In order to make it easier for Oklahomans to report the “Oklahoma Taxpayer Relief” rebate check amounts on their 2005 federal income tax returns, the Internal Revenue Service has adjusted its tax return procedures to allow the rebate to be reported on the short-form federal tax returns.
For federal income tax purposes, the rebate has previously been determined to be taxable to each recipient.
Taxpayers who would normally use a short-form IRS Form 1040EZ or Form 1040A may now report the rebate on either of these forms, rather than having to use the long-form IRS Form 1040 solely because of the rebate.

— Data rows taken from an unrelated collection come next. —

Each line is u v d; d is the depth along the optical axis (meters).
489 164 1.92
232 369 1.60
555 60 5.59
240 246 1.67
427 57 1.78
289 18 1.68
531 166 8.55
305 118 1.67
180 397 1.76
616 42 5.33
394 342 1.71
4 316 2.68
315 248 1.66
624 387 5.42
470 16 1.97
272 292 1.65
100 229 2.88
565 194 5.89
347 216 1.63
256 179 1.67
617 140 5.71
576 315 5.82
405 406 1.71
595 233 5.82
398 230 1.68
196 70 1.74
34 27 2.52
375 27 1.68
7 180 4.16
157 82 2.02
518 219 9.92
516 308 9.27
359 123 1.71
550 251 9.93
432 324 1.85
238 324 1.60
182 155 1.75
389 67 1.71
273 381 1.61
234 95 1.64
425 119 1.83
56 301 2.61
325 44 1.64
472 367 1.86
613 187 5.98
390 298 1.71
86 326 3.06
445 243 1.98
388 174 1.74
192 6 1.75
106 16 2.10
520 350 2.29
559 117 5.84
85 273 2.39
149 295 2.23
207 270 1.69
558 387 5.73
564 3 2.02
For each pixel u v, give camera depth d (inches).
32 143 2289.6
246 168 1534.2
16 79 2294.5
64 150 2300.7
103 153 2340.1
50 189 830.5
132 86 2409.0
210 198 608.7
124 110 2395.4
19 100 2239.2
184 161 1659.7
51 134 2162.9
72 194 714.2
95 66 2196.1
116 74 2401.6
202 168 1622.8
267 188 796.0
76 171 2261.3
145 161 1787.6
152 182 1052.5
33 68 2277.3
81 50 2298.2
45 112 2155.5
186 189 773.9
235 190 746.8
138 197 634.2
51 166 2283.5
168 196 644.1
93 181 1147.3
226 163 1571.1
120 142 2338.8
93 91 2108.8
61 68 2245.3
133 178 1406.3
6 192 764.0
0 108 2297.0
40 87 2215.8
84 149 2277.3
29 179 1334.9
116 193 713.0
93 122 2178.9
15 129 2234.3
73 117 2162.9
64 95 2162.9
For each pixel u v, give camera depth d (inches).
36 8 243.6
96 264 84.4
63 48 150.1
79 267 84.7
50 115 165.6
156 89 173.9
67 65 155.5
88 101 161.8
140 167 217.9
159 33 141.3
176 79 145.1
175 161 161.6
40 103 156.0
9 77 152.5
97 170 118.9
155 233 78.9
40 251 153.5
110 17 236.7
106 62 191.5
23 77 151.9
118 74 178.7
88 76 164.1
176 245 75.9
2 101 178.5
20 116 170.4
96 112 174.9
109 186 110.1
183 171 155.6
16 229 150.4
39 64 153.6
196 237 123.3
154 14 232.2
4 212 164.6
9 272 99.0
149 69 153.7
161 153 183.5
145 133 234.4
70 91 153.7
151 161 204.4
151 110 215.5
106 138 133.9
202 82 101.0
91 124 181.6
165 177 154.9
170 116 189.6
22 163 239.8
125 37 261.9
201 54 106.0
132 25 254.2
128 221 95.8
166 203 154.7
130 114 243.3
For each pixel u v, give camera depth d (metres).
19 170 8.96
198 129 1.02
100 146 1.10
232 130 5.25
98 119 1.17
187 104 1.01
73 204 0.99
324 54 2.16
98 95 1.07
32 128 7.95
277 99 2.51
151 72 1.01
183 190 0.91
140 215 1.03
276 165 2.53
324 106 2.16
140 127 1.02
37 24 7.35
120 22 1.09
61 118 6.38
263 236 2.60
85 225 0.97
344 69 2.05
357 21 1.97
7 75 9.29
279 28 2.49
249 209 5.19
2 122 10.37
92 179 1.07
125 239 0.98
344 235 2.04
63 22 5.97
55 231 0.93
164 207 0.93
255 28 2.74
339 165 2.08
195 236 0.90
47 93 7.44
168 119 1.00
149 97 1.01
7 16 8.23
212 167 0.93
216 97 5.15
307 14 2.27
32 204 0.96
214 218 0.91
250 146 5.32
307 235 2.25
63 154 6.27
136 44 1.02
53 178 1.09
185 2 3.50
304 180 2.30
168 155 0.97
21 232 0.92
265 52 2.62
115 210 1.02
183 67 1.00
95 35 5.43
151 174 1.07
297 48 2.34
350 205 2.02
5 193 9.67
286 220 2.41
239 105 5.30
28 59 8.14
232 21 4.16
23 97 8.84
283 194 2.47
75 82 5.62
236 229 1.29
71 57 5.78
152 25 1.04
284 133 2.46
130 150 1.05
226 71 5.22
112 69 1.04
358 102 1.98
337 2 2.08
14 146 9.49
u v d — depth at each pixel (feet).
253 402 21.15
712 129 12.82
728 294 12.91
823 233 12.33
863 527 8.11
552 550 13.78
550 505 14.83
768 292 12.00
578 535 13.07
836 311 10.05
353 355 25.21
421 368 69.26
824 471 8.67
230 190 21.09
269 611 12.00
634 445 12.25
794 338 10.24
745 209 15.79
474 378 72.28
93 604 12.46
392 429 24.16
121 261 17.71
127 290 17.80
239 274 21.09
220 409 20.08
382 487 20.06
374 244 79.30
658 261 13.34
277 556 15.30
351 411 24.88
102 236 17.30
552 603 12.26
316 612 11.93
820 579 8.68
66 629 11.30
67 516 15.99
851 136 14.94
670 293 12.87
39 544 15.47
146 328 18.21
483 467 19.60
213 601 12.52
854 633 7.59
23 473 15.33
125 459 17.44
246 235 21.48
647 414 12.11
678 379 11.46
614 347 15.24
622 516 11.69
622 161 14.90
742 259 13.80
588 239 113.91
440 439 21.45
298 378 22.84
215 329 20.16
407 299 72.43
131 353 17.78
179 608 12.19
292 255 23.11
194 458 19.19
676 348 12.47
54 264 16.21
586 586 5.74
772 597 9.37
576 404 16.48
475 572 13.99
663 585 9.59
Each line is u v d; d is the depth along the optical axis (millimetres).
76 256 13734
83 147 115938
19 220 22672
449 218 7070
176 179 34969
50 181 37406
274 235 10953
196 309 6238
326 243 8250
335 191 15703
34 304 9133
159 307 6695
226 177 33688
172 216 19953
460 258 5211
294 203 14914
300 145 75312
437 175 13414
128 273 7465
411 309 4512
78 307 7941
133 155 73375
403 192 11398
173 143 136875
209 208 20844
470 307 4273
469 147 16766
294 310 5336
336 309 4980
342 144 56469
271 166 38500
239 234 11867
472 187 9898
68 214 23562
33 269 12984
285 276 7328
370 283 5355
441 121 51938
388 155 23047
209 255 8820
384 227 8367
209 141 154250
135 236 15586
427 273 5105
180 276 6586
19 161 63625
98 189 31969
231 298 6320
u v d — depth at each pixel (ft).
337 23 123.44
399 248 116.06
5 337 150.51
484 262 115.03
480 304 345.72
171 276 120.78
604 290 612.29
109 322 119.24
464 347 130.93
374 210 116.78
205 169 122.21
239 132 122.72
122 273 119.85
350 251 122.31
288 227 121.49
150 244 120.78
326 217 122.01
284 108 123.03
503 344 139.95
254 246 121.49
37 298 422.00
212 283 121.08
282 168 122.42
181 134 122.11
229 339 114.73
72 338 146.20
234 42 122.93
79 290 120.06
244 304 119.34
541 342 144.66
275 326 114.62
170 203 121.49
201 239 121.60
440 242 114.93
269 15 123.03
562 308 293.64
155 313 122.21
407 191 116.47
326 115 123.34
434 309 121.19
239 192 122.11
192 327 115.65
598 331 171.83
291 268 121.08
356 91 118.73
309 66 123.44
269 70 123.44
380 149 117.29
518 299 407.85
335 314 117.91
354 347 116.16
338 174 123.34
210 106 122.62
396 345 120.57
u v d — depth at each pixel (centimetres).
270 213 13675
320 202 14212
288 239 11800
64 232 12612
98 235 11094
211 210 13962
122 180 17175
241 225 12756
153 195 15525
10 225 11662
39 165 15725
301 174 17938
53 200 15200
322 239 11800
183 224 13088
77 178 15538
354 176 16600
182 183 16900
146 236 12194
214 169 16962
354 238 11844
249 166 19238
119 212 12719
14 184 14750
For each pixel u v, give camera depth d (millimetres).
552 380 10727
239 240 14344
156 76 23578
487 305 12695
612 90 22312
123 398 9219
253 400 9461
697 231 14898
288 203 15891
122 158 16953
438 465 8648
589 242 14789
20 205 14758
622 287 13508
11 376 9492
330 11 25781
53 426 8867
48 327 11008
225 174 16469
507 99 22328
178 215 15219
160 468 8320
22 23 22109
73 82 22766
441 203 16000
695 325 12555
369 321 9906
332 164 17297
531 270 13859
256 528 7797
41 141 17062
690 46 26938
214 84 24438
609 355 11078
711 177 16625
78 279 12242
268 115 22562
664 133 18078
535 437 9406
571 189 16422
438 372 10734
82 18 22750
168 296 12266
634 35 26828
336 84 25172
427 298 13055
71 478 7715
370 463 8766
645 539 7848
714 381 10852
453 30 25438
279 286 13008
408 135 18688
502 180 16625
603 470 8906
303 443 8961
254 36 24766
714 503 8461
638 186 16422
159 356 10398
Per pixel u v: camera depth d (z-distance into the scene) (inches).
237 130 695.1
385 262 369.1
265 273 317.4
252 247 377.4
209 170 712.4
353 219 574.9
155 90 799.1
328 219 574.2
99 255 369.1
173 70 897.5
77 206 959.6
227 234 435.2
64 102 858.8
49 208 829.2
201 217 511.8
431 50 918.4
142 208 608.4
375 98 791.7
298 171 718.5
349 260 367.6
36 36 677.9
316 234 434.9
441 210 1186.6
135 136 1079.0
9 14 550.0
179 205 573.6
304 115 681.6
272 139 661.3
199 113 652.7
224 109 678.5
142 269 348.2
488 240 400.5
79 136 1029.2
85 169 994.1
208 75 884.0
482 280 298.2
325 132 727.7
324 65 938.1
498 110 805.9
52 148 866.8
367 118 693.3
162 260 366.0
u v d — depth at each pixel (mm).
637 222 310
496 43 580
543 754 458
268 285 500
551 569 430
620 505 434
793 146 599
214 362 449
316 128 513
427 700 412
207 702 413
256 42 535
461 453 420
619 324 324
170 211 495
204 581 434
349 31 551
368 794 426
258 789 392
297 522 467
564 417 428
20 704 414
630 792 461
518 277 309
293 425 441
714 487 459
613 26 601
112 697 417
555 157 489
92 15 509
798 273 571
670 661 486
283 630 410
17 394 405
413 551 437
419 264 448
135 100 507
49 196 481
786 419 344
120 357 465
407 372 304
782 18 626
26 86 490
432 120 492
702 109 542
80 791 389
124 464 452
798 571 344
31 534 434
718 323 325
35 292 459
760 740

“Although this procedural change comes after many have already filed their tax returns, about 60 percent of taxpayers still have yet to file,” says IRS spokesman David Stell. “We wanted to do what we could, as soon as it was possible, to make the process easier for those still working on their taxes.”
Under these special procedures, short-form filers should report the rebate payments on the line normally designated for reporting unemployment compensation.
No special identification or notation needs to be written on either form.
Taxpayers who also received unemployment compensation during 2005 should add the amount of the rebate to the amount of unemployment compensation received, and then enter the combined amount on the appropriate line of whichever short form is used.
Taxpayers who must file using IRS Form 1040 for other reasons should report the amount of the rebate received as “other income” on line 21.
Taxpayers who would otherwise have filed a short-form 1040EZ or 1040A but instead have already filed the long-form 1040 to report the rebate on line 21 should not re-file on a short form.
These instructions apply to rebate payments only and do not affect how other income is reported.
Last year, about 14 percent of all federal individual income tax returns were filed using a traditional, paper Form 1040EZ or Form 1040A.